There are also some chemicals in sunscreen that have provoked concerns about environmental effects; a law in Hawaii which will take effect in January 2021 bans two chemicals, oxybenzone and octinoxate, which can harm coral.
So the message is to choose your sunblock and then use it, after taking advantage of the other sun protection strategies.
“Any skin that gets exposed and can’t be protected by hats and shade and clothing should be protected liberally with sunscreen,” Weinstein said.
Speaking as a parent and a paediatrician, I would like to acknowledge that this advice is often easier to give than to follow.
And it may be that we are not giving it as effectively as we could be, which may also be related to how parents perceive the risk to their own families.
Weinstein was the senior author on a study published last year that looked at the strategies parents actually used to protect their children against the sun.
Parents were asked to categorise their own children as darker or lighter skinned, and then to detail their own practices, measuring them against what the researchers considered ideal recommended sun protection.
“The frequency of ideal sun protection was greater in the group of lighter-skinned patients,” Weinstein said.
They found that the parents of the lighter-skinned children reported greater use of sunscreen, sunglasses and sun protection bathing suits.
Both groups were equally likely to report seeking shade, staying inside during peak hours, wearing hats or using umbrellas.
“What should our messaging be?” Dr Weinstein asked. “It’s well accepted that people with darker skin tones are less vulnerable, but the risk isn’t zero.”
And since this is all about risk reduction, maybe there are ways to give more directed, more useful advice.
“There’s a lot of data out there, and not necessarily a lot of conclusions,” Weinstein said. “What parents really want is, ‘What should I do that’s safe and effective for my children?’” So what is the basic advice for parents?
First of all, keep babies out of the sun as much as possible. “Parents or caretakers should be in control of the exposure,” Eichenfield said.
Use the hats, use the protective clothing, use the umbrellas. Sunscreen is generally not recommended at all for babies under six months – though according to the American Academy of Pediatrics, small amounts can be applied if there is absolutely no way to avoid the sun.
For older children, and for skin that will be exposed, “you want something that has broad spectrum coverage, that covers UVA and UVB. You want it to have an SPF of 30,” Weinstein said.
Above that, for most patients, she said, the incremental increases of higher SPF is not required, though higher numbers may be helpful for people with special conditions.

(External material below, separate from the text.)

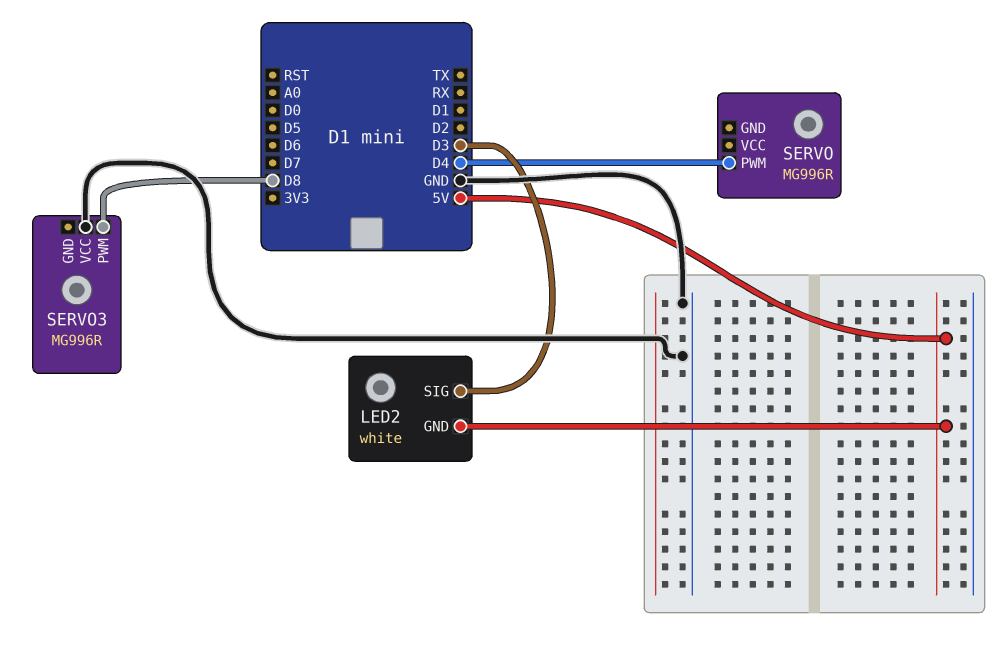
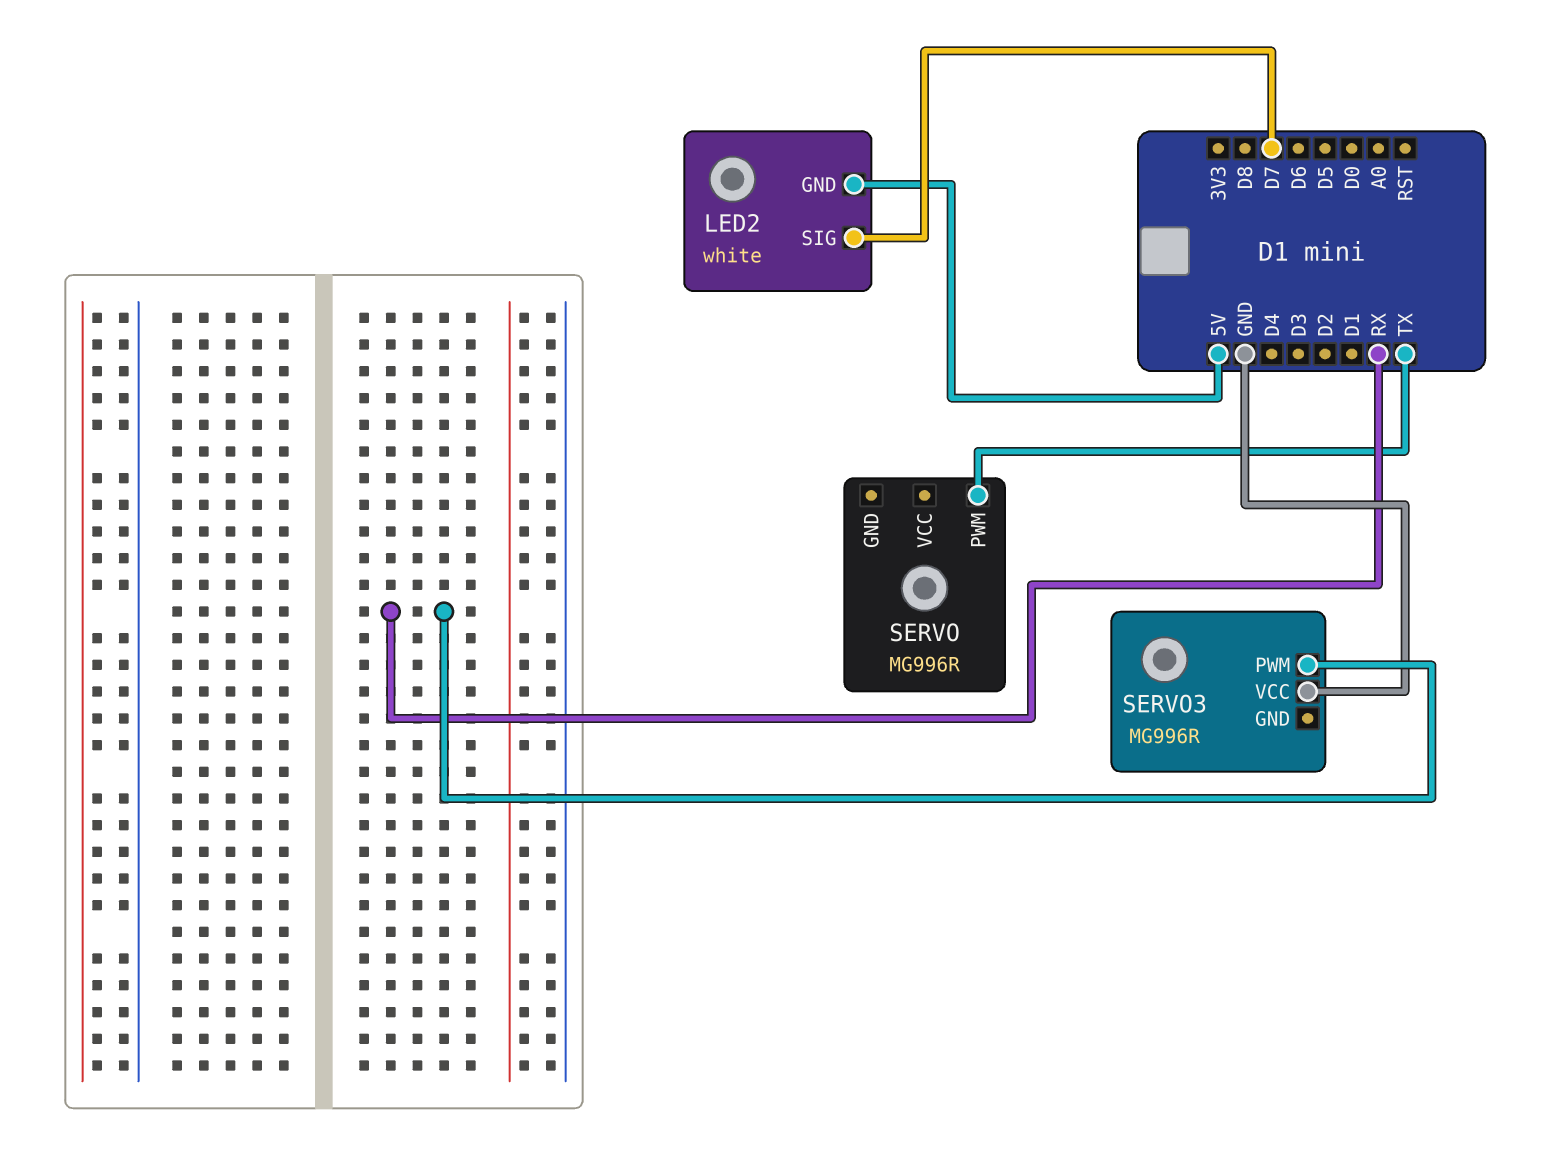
LED2 pin SIG: D3 -> D7
SERVO pin PWM: D4 -> TX
SERVO3 pin PWM: D8 -> RX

And then of course, you need to put it on – and remember to reapply it. If cost is a factor, buy a cheaper product and use it more liberally.
“For the average patient a minimum of 30 should be adequate protection if applied generously and frequently every couple of hours when outside,” Weinstein said.
And for that to work, “it should be a product that the child accepts the texture and odour of so that they’ll use it”.